For this reason, many pensioners in the state abide in a place called PADOPADS. There, local liquor popularly known as Burukutu is brewed in large quantity.
Situated at the highbrow High-Level area of Makurdi, Benue State, both young and old persons, especially pensioners who have retired from the state service converge on the place. They unwind and make merry, as well as discuss issues of general societal development.
One interesting thing that is peculiar with PADOPADS is that retirees have converted the spot into a place where they throng every day, as their work place, after retirement. Ex-military men also converge here.
In the place, the pensioners have made make-shift tents popularly called Ate, where they sit every day. The tents are named after indigenous groups and/or intermediate areas in the state.
For example, there is ‘Ate of pensioners’ and ‘Ate u Ityemimyongo,’ meaning sitting together in unity. Also, there is Ate u Tiv and Ate u Dooshima. All of them have loan schemes. The retirees report to the places as early as 8.am and stay till the close of day.
The local financial loan schemes fondly called ‘Bam’ are used by the pensioners to help themselves in time of any financial need or emergency situations.

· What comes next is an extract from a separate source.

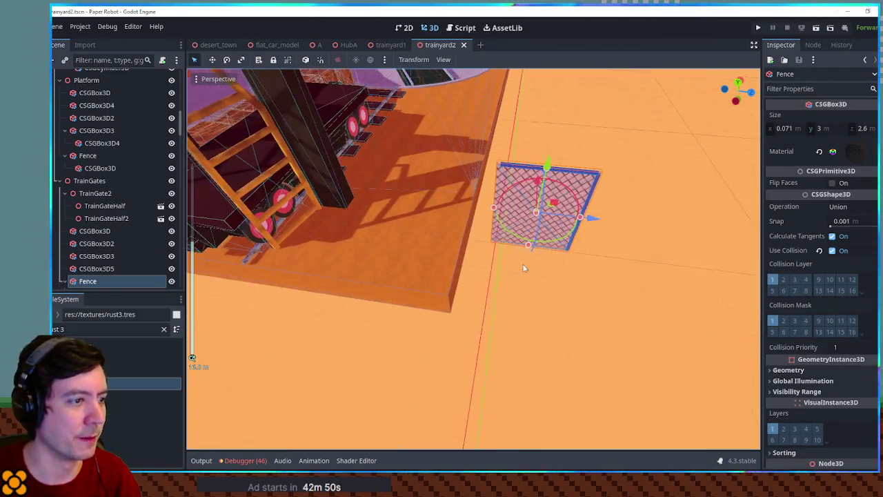
drag(593, 220, 466, 213)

At PADOPADS, the local brew called Burukutu is what the pensioners take to unwind. According to them, the brew keeps them healthy and busy, and that it is healthier than beer.
The brewers, who are basically women, said they sell to the pensioners about 600 litres per day. They measure it in calabashes between N50 and N100 while a small paint bucket goes for N250 and semi-big bucket is N500. The big paint bucket called “Ijov” is sold at N2,500.

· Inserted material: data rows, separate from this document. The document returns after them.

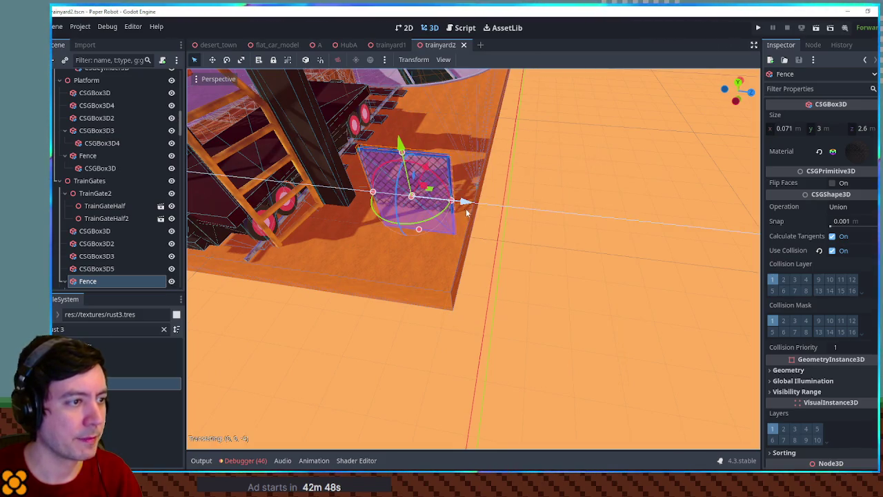
mouse_move(399, 146)
mouse_down()
mouse_move(455, 130)
mouse_move(436, 80)
mouse_up()
key(f)
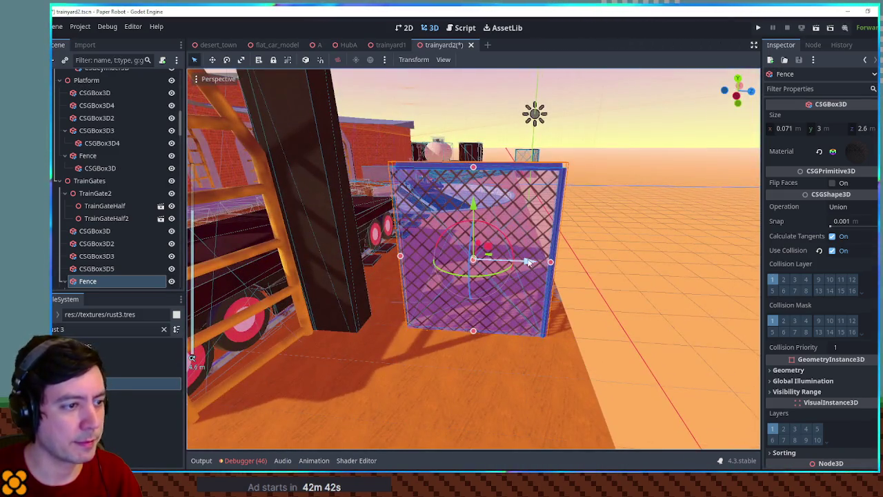
Step: Widen the Fence panel to 4.248 m and lengthen its top rail to about 4.27 m
drag(550, 263, 583, 268)
drag(370, 255, 340, 254)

Forty seven year-old Felicia Wonov and her assistant, Catherine Aguji, 46, explained the brewing process to our reporter. While Felicia is married with three children, Catherine also has four children. They said they ventured into the business because “it pays our rent and we also use it to pay school fees for our children.”
Agia Vitalis is a retired personnel with the state department of establishment and leader of one of the pensioners’ groups. He said the joint serves as venue for expanding acquaintances. He noted that politicians who associate with the spot usually win elections.
He further stated that, even when someone does not have money, once he or she goes to PADOPADS, he is sure to have a drink and socialise.
For John Atule, an ex-service man who was met in the place said, as a child, he grew up to know the local liquor being used for traditional rites whenever there is good yield from farms, the elders will toast the brew and pour libation.
Another consumer, John Aluga termed Burukutu as a unity drink. He said it is difficult for someone to be poisoned because they all drink from one source, unlike in a beer spot.
One thing that is sure is that, the unity achieved from being together is enhancing the welfare of the pensioners.